Ubuntu

As promised, I would like to talk in part 2 a little bit about the hardware that we need to start the open source datacenter. The amount of hardware needed is based on the software we would like to implement and might look a bit oversized. This is true, you can build up the data center with less hardware, but you have to do much more work when you try to scale the data center because you need to reinstall several parts of your infrastructure which might be complicated once you turn your data center into production. So here is what we need to start:

1 rack
2 switches
4 storage nodes
1 controller node
2 host nodes

I will not recommend any vendor or a specific product to use, in principle, I like the open compute approach https://www.opencompute.org/. Unfortunately, there are not much products in the wild that use this new technology, so if you start building up your data center now, I would stick to traditional server hardware.

The rack should be a full one with 40 HEs or more. You can start with smaller ones or even without a rack at all, but again, when it comes to scale you have to replace most of your components. The switches should have 48 ports and operate at least at 1GB. It should be possible to remotely manage the switches. Based on the fact that Puppet is used for configuration management, I would recommend a switch that can be configured with Puppet https://puppetlabs.com/blog/puppet-network-device-management.
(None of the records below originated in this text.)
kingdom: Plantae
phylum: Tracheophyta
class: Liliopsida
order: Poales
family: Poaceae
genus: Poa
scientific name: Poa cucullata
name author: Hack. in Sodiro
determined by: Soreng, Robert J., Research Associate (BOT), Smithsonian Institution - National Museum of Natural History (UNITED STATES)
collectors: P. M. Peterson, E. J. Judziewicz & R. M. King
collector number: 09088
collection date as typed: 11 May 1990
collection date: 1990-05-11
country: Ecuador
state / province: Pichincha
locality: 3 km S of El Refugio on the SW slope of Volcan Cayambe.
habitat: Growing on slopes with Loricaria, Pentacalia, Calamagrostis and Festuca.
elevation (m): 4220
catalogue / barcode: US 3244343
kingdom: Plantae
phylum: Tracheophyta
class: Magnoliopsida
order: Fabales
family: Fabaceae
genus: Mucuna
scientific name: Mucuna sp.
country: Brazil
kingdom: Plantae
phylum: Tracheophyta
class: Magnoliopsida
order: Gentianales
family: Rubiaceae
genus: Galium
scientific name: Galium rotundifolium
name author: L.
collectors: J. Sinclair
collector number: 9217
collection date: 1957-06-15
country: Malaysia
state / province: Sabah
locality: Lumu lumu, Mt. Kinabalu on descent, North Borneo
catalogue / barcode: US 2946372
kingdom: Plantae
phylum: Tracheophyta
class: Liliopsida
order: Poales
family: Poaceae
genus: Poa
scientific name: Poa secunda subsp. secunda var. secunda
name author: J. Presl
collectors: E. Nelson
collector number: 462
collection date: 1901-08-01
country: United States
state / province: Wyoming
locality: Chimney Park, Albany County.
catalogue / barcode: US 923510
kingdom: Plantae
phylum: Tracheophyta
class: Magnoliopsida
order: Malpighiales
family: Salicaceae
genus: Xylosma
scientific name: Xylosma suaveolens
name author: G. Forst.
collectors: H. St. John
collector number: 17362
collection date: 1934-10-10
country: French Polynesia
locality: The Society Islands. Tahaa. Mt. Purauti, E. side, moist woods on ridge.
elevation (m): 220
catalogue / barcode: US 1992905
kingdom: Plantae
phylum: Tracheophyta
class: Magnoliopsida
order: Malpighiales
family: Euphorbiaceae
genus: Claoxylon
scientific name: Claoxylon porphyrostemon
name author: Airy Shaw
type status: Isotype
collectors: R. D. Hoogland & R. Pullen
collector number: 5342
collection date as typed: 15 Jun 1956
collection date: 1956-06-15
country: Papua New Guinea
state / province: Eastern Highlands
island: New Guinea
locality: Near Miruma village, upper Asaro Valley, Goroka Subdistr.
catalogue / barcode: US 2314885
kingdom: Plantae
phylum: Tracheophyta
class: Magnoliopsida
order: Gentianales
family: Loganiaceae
The storage nodes are standard hardware as well, they should be able to serve 8 hard discs, so you get the flexibility to establish hybrid storage pool. It is also possible to start with 2 instead of 4 storage nodes, but then you can not start with a cloud RAID 10.

The controller node will contain all services that are needed to manage the data center software. You can realize much of this services in a virtual machine as well, but you will complicate things if one of these controller virtual machines is failing. So moving this to a separate machine can help you. Keep in mind, this one is a single point of failure in the current layout, so you may have to take additional actions to get this node redundant.

Last but not least, you need 2 nodes or more, serving the virtual machines. The most important thing is fast CPU and lot of RAM. The disk is not so important on a clustered host node. If all things go right, the hypervisor is loaded into RAM and the storage is in the SAN so the local disc is only used for booting.